#### Try it:
Your answer should be the records, copied exactly, with the pictures removed.

==== Information supplied ====

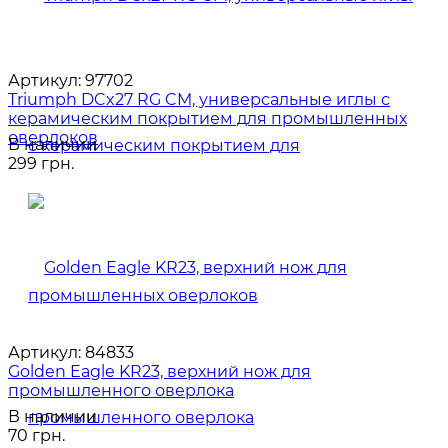
Артикул:
97702
Triumph DCx27 RG CM, универсальные иглы с
керамическим покрытием для промышленных
оверлоков
В наличии
299 грн.
Артикул:
84833
Golden Eagle KR23, верхний нож для
промышленного оверлока
В наличии
70 грн.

====

#### Output of the exercise:
Артикул:
97702
Triumph DCx27 RG CM, универсальные иглы с
керамическим покрытием для промышленных
оверлоков
В наличии
299 грн.
Артикул:
84833
Golden Eagle KR23, верхний нож для
промышленного оверлока
В наличии
70 грн.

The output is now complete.